[Collected data]

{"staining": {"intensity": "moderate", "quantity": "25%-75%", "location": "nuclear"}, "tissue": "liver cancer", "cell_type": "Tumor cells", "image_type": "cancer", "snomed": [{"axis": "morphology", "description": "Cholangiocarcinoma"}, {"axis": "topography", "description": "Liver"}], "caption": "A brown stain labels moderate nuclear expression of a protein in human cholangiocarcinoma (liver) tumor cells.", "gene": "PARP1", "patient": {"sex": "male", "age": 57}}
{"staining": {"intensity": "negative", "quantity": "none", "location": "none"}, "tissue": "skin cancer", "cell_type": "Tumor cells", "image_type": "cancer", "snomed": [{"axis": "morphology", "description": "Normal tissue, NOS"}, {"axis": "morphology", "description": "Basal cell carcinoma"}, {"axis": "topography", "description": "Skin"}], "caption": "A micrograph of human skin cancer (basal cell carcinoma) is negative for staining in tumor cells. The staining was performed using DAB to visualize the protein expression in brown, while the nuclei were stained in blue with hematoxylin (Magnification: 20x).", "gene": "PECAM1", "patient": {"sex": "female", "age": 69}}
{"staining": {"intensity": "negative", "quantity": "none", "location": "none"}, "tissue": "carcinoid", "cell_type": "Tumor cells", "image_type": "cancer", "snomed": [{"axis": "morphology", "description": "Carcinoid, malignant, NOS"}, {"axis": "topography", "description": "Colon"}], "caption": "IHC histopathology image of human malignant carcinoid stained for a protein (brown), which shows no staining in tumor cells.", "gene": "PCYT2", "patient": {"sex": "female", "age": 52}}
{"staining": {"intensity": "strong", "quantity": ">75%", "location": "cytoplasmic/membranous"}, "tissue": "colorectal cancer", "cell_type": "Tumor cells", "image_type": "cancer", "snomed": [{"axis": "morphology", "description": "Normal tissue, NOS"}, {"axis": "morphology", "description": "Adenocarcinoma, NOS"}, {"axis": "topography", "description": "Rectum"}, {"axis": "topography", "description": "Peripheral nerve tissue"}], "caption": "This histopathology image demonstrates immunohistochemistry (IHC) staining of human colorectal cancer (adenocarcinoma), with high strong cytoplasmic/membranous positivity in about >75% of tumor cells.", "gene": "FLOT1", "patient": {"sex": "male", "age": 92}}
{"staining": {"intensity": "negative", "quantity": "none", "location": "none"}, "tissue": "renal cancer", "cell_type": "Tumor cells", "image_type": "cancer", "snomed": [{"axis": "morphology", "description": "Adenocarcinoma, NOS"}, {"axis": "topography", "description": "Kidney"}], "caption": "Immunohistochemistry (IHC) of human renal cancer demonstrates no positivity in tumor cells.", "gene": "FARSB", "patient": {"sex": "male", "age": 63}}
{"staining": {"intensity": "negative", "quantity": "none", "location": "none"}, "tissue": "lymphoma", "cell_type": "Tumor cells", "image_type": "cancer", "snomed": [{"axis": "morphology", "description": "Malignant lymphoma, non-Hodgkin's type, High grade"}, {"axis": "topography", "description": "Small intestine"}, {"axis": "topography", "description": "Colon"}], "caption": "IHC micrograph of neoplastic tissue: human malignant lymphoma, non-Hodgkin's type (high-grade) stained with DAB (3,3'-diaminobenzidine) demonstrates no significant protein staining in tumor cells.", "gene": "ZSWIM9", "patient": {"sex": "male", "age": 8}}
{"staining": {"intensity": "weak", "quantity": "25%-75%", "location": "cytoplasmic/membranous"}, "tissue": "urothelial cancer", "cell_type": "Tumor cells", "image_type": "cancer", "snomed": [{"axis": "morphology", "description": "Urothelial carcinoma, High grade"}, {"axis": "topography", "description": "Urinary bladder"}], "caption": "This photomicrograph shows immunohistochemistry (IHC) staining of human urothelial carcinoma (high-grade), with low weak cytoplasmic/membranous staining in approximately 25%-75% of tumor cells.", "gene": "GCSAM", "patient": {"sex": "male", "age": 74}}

● Problem
In your answer, reproduce every entry exactly as it was written.

● Result
{"staining": {"intensity": "moderate", "quantity": "25%-75%", "location": "nuclear"}, "tissue": "liver cancer", "cell_type": "Tumor cells", "image_type": "cancer", "snomed": [{"axis": "morphology", "description": "Cholangiocarcinoma"}, {"axis": "topography", "description": "Liver"}], "caption": "A brown stain labels moderate nuclear expression of a protein in human cholangiocarcinoma (liver) tumor cells.", "gene": "PARP1", "patient": {"sex": "male", "age": 57}}
{"staining": {"intensity": "negative", "quantity": "none", "location": "none"}, "tissue": "skin cancer", "cell_type": "Tumor cells", "image_type": "cancer", "snomed": [{"axis": "morphology", "description": "Normal tissue, NOS"}, {"axis": "morphology", "description": "Basal cell carcinoma"}, {"axis": "topography", "description": "Skin"}], "caption": "A micrograph of human skin cancer (basal cell carcinoma) is negative for staining in tumor cells. The staining was performed using DAB to visualize the protein expression in brown, while the nuclei were stained in blue with hematoxylin (Magnification: 20x).", "gene": "PECAM1", "patient": {"sex": "female", "age": 69}}
{"staining": {"intensity": "negative", "quantity": "none", "location": "none"}, "tissue": "carcinoid", "cell_type": "Tumor cells", "image_type": "cancer", "snomed": [{"axis": "morphology", "description": "Carcinoid, malignant, NOS"}, {"axis": "topography", "description": "Colon"}], "caption": "IHC histopathology image of human malignant carcinoid stained for a protein (brown), which shows no staining in tumor cells.", "gene": "PCYT2", "patient": {"sex": "female", "age": 52}}
{"staining": {"intensity": "strong", "quantity": ">75%", "location": "cytoplasmic/membranous"}, "tissue": "colorectal cancer", "cell_type": "Tumor cells", "image_type": "cancer", "snomed": [{"axis": "morphology", "description": "Normal tissue, NOS"}, {"axis": "morphology", "description": "Adenocarcinoma, NOS"}, {"axis": "topography", "description": "Rectum"}, {"axis": "topography", "description": "Peripheral nerve tissue"}], "caption": "This histopathology image demonstrates immunohistochemistry (IHC) staining of human colorectal cancer (adenocarcinoma), with high strong cytoplasmic/membranous positivity in about >75% of tumor cells.", "gene": "FLOT1", "patient": {"sex": "male", "age": 92}}
{"staining": {"intensity": "negative", "quantity": "none", "location": "none"}, "tissue": "renal cancer", "cell_type": "Tumor cells", "image_type": "cancer", "snomed": [{"axis": "morphology", "description": "Adenocarcinoma, NOS"}, {"axis": "topography", "description": "Kidney"}], "caption": "Immunohistochemistry (IHC) of human renal cancer demonstrates no positivity in tumor cells.", "gene": "FARSB", "patient": {"sex": "male", "age": 63}}
{"staining": {"intensity": "negative", "quantity": "none", "location": "none"}, "tissue": "lymphoma", "cell_type": "Tumor cells", "image_type": "cancer", "snomed": [{"axis": "morphology", "description": "Malignant lymphoma, non-Hodgkin's type, High grade"}, {"axis": "topography", "description": "Small intestine"}, {"axis": "topography", "description": "Colon"}], "caption": "IHC micrograph of neoplastic tissue: human malignant lymphoma, non-Hodgkin's type (high-grade) stained with DAB (3,3'-diaminobenzidine) demonstrates no significant protein staining in tumor cells.", "gene": "ZSWIM9", "patient": {"sex": "male", "age": 8}}
{"staining": {"intensity": "weak", "quantity": "25%-75%", "location": "cytoplasmic/membranous"}, "tissue": "urothelial cancer", "cell_type": "Tumor cells", "image_type": "cancer", "snomed": [{"axis": "morphology", "description": "Urothelial carcinoma, High grade"}, {"axis": "topography", "description": "Urinary bladder"}], "caption": "This photomicrograph shows immunohistochemistry (IHC) staining of human urothelial carcinoma (high-grade), with low weak cytoplasmic/membranous staining in approximately 25%-75% of tumor cells.", "gene": "GCSAM", "patient": {"sex": "male", "age": 74}}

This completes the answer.